CoverPic | Author: Zinneke | Source: Wikimedia | Licence: CC BY 3.0

La casa editrice belga Casterman è favorevole all’inserimento di una nota nel fumetto Tintin in Congo che chiarisca il contesto delle opere dell’artista Hergé dei primi anni ’30.

Sabato scorso, il parlamentare di Bruxelles Kalvin Soiresse Njall aveva espresso stupore durante un programma su RTBF per il fatto che nelle ultime settimane non si fosse parlato di Tintin in Congo. Il parlamentare, di origine togolese, non vuole che il fumetto sparisca dalla circolazione perché “sarebbe controproducente”, ma ritiene che sia necessario contestualizzarlo. Secondo Soiresse Njall, è incomprensibile che Moulinsart – la società che si occupa del copyright delle opere di Hergé – lo accetti nei paesi nordici e anglosassoni, ma non in Belgio.

Il parlamentare, fondatore del collettivo Mémoire Coloniale, ritiene che si possa inserire un breve testo di avvertimento all’inizio del fumetto.
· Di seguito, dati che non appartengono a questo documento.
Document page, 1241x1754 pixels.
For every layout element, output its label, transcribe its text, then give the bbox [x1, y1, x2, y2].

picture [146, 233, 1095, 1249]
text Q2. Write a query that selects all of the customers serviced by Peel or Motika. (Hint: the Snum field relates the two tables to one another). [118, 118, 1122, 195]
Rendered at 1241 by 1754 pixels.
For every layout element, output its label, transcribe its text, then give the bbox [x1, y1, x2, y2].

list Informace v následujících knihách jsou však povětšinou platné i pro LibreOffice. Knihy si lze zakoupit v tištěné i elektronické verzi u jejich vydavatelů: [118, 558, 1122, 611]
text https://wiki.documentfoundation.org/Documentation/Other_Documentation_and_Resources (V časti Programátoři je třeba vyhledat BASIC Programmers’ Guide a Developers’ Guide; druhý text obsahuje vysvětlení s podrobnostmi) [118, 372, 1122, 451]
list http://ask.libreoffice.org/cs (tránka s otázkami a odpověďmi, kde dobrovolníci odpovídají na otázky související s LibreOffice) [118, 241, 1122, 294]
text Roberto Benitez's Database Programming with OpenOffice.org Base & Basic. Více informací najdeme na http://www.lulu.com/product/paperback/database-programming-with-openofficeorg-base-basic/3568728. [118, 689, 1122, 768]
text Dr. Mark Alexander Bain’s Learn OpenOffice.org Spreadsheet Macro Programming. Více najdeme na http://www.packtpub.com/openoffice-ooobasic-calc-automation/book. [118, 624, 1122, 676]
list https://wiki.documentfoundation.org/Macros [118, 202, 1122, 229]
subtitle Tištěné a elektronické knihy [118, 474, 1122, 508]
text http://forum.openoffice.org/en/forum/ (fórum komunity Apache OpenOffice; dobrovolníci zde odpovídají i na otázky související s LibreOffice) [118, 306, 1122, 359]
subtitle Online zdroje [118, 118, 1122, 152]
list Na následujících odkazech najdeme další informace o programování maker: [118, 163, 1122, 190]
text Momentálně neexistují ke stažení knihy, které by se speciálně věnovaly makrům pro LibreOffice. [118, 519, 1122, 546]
L’editore Simon Casterman ha dichiarato che dalla fine del 2018, prima della pubblicazione di una versione ricolorata di Tintin in Congo, la casa editrice era già favorevole a una nota per contestualizzare la storia. Tuttavia, l’aggiunta di una nota o di una prefazione di questo tipo incide sui diritti morali dell’autore, ha spiegato. “In questo caso, l’aggiunta non è solo una prerogativa di Casterman, ma anche della signora Rodwell, la seconda moglie di Hergé. E lei si è opposta“, ha detto il direttore della casa editrice.

Moulinsart, per ora, ha deciso di non commentare la questione.